◆ **Brief 1**
How many files does the GPUBatch commit say were changed?
◆ **Brief 2**
Continue the GPUBatch commit page from its last line.

◆ **Source document**
"""

GPUBatch: GL backend isolation

This changes the drawing paradigm a bit. The VAO configuration is done JIT-style and depends on context active shader. This is to allow more flexibility for implementations to do optimization at lower level. The vao cache is now its own class to isolate the concept. It is this class that is reference by the GLContext for ownership of the containing VAO ids.
2020-08-11 01:31:40 +02:00
parent 47bfb0f7ad
commit efc97b3919
15 changed files with 626 additions and 496 deletions
--- a/source/blender/gpu/opengl/gl_batch.cc
+++ b/source/blender/gpu/opengl/gl_batch.cc
@@ -29,13 +29,254 @@

 #include "glew-mx.h"

+#include "GPU_extensions.h"
+
 #include "gpu_batch_private.hh"
 #include "gpu_primitive_private.h"
+#include "gpu_shader_private.h"

 #include "gl_batch.hh"
+#include "gl_context.hh"
+#include "gl_vertex_array.hh"

"""

◆ **Data excerpts**
"""

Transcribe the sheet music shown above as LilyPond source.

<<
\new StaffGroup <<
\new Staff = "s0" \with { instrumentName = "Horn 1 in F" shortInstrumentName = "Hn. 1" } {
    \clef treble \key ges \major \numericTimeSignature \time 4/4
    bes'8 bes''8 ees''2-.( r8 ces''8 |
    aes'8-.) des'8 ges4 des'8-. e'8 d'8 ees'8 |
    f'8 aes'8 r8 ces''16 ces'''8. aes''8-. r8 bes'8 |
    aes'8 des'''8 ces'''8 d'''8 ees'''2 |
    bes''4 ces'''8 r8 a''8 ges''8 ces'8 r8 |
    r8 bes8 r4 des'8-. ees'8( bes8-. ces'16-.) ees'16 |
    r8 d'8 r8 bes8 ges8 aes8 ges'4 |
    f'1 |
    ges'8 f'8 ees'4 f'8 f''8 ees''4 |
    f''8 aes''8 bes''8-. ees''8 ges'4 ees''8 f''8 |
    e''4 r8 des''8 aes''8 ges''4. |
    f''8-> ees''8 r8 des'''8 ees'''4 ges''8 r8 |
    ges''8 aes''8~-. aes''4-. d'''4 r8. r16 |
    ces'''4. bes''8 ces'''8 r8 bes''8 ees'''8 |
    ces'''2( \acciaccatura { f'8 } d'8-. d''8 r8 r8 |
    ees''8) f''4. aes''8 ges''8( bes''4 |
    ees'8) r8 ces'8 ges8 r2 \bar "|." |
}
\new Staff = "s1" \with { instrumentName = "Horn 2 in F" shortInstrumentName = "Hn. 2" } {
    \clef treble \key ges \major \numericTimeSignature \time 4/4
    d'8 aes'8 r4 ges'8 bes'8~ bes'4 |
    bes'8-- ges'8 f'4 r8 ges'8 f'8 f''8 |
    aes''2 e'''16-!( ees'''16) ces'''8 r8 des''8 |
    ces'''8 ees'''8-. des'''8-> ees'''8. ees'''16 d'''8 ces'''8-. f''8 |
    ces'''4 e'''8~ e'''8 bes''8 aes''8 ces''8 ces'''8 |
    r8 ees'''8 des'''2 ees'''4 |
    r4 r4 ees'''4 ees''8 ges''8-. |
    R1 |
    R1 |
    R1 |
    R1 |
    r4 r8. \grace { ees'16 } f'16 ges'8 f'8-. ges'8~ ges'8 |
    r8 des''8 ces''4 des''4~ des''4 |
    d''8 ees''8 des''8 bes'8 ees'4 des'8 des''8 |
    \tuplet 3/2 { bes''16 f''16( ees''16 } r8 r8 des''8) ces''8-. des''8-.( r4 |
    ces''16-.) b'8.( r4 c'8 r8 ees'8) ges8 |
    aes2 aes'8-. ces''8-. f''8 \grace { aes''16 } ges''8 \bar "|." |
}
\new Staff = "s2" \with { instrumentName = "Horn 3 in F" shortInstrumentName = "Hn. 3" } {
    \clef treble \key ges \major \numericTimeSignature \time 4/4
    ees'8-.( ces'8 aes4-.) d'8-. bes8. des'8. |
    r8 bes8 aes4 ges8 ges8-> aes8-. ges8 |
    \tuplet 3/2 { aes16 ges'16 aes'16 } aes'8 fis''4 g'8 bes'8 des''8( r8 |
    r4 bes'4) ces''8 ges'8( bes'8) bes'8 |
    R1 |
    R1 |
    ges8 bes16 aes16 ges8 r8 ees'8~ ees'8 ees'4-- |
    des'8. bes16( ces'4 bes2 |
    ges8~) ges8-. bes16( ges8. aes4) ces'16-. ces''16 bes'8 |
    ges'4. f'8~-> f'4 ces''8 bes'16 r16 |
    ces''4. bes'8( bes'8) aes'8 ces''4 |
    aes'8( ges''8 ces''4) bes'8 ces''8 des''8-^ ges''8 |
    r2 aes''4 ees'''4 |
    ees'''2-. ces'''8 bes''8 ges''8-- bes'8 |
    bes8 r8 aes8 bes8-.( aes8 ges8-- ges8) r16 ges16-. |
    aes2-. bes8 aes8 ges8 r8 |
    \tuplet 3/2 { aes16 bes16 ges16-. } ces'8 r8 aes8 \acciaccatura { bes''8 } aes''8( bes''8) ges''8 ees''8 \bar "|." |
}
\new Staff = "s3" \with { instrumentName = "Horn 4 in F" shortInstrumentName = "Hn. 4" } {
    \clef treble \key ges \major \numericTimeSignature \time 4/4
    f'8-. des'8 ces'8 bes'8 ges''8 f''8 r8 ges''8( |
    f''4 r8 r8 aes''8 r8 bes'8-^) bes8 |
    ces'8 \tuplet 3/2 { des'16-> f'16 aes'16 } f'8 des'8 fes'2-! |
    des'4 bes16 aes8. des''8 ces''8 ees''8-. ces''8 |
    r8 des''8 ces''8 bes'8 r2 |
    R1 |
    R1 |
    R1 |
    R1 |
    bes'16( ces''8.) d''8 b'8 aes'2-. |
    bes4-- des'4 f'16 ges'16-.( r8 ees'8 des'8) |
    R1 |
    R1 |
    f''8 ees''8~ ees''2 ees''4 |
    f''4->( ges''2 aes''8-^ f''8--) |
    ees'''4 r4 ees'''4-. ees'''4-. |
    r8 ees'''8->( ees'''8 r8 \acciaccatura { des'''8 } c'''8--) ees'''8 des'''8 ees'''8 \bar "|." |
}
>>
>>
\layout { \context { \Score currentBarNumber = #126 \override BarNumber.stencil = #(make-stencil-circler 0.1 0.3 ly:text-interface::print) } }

"""

◆ **Exercise result 1**
15 files.

◆ **Exercise result 2**
 using namespace blender::gpu;

+/* -------------------------------------------------------------------- */
+/** \name Vao cache
+ *
+ * Each GLBatch has a small cache of VAO objects that are used to avoid VAO reconfiguration.
+ * TODO(fclem) Could be revisited to avoid so much cross references.
+ * \{ */
+
+GLVaoCache::GLVaoCache(void)
+{
+  init();
+}
+
+GLVaoCache::~GLVaoCache()
+{
+  this->clear();
+}
+
+void GLVaoCache::init(void)
+{
+  context_ = NULL;
+  interface_ = NULL;
+  is_dynamic_vao_count = false;
+  for (int i = 0; i < GPU_VAO_STATIC_LEN; i++) {
+    static_vaos.interfaces[i] = NULL;
+    static_vaos.vao_ids[i] = 0;
+  }
+  vao_base_instance_ = 0;
+  base_instance_ = 0;
+}
+
+/* Create a new VAO object and store it in the cache. */
+void GLVaoCache::insert(const GPUShaderInterface *interface, GLuint vao)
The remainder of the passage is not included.